I am introducing my most recent research on log-normal stochastic volatility model with applications to assets with positive implied volatility skews, such as VIX index, short index ETFs, cryptocurrencies, and some commodities.
Together with Parviz Rakhmonov, we have extended my early work on the log-normal volatility model and we have written an extensive paper with an extra focus on modelling implied volatilities of assets with positive return-volatility correlation in addition to deriving a closed-form solution for option valuation under this model.
Assets with positive implied volatility skews and return-volatility correlations
While it is typical to observe negative correlation between returns of an asset and changes in its implied and realized volatilities, there are in fact many assets with positive return-volatility correlation and, as a consequence, with positive implied volatility skews. In below Figure, I show some representative examples.
(A) The VIX index provides protection against corrections in the S&P 500 index, so that out-of-the-money calls on VIX futures are valuable and demand extra risk-premia than puts.
(B) Short and leveraged short ETFs on equity indices have positive implied volatility skews because of their anti-correlation with underlying equity indices. I use 3x Short Nasdaq ETF with NYSE ticker SQQQ, which is the largest short ETF in US equity market and which has very liquid listed options market.
(C) Cryptocurrencies, including Bitcoin and Ethereum, and “meme” stocks, such as AMC, have positive skews during speculative phases when positive returns feed speculative demand for upside. These self-feeding price dynamics increase the demand for calls following a period of rising prices. However, positive return-volatility correlation tend to reverse once “greed” regime is over and “risk-off” regime prevails.
(D) Gold and commodities in general may have positive volatility skews dependent on supply-demand imbalances, seasonality, etc.
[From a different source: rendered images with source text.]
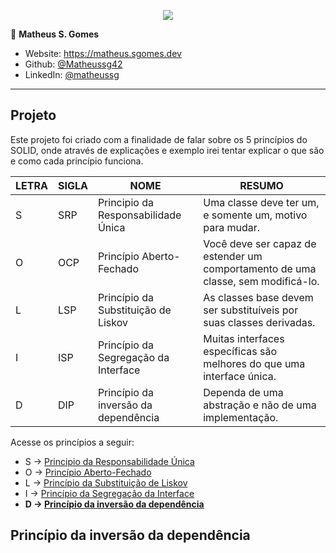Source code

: <p align="center"><a target="_blank" href="https://matheus.sgomes.dev"><img src="https://matheus.sgomes.dev/img/logo_azul.png"></a></>


👤 **Matheus S. Gomes** 

* Website: https://matheus.sgomes.dev
* Github: [@Matheussg42](https://github.com/Matheussg42)
* LinkedIn: [@matheussg](https://linkedin.com/in/matheussg)

---

## Projeto

Este projeto foi criado com a finalidade de falar sobre os 5 princípios do SOLID, onde através de explicações e exemplo irei tentar explicar o que são e como cada princípio funciona.

LETRA       | SIGLA     | NOME                                  | RESUMO
------------|-----------|---------------------------------------|------------
S           | SRP       | Principio da Responsabilidade Única   | Uma classe deve ter um, e somente um, motivo para mudar.
O           | OCP       | Princípio Aberto-Fechado              | Você deve ser capaz de estender um comportamento de uma classe, sem modificá-lo.
L           | LSP       | Princípio da Substituição de Liskov   | As classes base devem ser substituíveis por suas classes derivadas.
I           | ISP       | Princípio da Segregação da Interface  | Muitas interfaces específicas são melhores do que uma interface única.
D           | DIP       | Princípio da inversão da dependência  | Dependa de uma abstração e não de uma implementação.

Acesse os princípios a seguir:

* S -> [Principio da Responsabilidade Única]("/SRP")
* O -> [Princípio Aberto-Fechado ]("/OCP")
* L -> [Princípio da Substituição de Liskov]("/LSP")
* I -> [Princípio da Segregação da Interface]("/ISP")
* **D -> [Princípio da inversão da dependência]("/DIP")**

## Princípio da inversão da dependência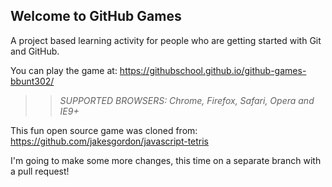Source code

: ## Welcome to GitHub Games

A project based learning activity for people who are getting started with Git and GitHub.

You can play the game at: https://githubschool.github.io/github-games-bbunt302/

>> _*SUPPORTED BROWSERS*: Chrome, Firefox, Safari, Opera and IE9+_

This fun open source game was cloned from: https://github.com/jakesgordon/javascript-tetris

I'm going to make some more changes, this time on a separate branch with a pull request!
Importantly, the valuation of options on these assets is not feasible using conventional stochastic volatility models applied in practice such as Heston, SABR, Exponential Ornstein-Uhlenbeck stochastic volatility models, because these models fail to be arbitrage-free (forwards and call prices are not martingals). Curiously enough, the topic of no-arbitrage for SV models with positive return-volatility correlation has not received attention in literature, despite a large number of assets with positive return-volatility correlation.
Applications to Options on Cryptocurrencies
Additional, yet important application of our work is the pricing of options on cryptocurrencies, where call and put options with inverse pay-offs are dominant. The advantage of inverse pay-offs for cryptocurrency markets is that all option-related transactions can be handled using units of underlying cryptocurrencies, such as Bitcoin or Ethereum, without using fiat currencies. Critically, since both inverse options (traded on Deribit exchange) and vanilla (traded on CBOE) are traded for cryptocurrencies, a stochastic volatility must satisfy the martingale condition for both money-market-account and inverse measures to exclude arbitrage opportunities between vanilla and inverse options. We show that prices dynamics in our model are martingales under the both inverse and money-market-account measures.
In below Figure, I show the model fit to Bitcoin options observed on 21-Oct-2021 (the period with positive skew) for most liquid maturities of 2 weeks, 1 month, and 2 and 3 months. We see that the model calibrated to Bitcoin options data is able to capture the market implied skew very well across most liquid maturities with only 5 model parameters. The average mean squared error (MSE) is about 1% in implied volatilities, which is mostly within the quoted bid-ask spread. Calibration to ATM region can be further improved using a term structure of the mean volatility or augmenting the SV model with a local volatility part to fit accurately to the implied volatility surface.
The quality of model fit is similar for other assets with either positive or negative skews. The main strength of our model is that it can be used for the following purposes.
- Cross-sectional no-arbitrage model for different exchanges and options referencing the same underlying.
- Model for time series analysis of implied volatility surfaces.
- Dynamic valuation model for structured products and option books.
SSRN paper Log-normal Stochastic Volatility Model with Quadratic Drift: Applications to Assets with Positive Return-Volatility Correlation and to Inverse Martingale Measures: https://ssrn.com/abstract=2522425
Github project with the example of model implementation in Python: https://github.com/ArturSepp/StochVolModels
Youtube video with lecture I made at Imperial College for model applications for Bitcoin volatility surfaces: https://youtu.be/dv1w_H7NWfQ
Youtube podcast with introduction of the paper and review of Github project with Python analytics for model implementation: https://youtu.be/YHgw0zyzT14
The views and opinions presented in this article and post are mine alone. This research is not an investment advice.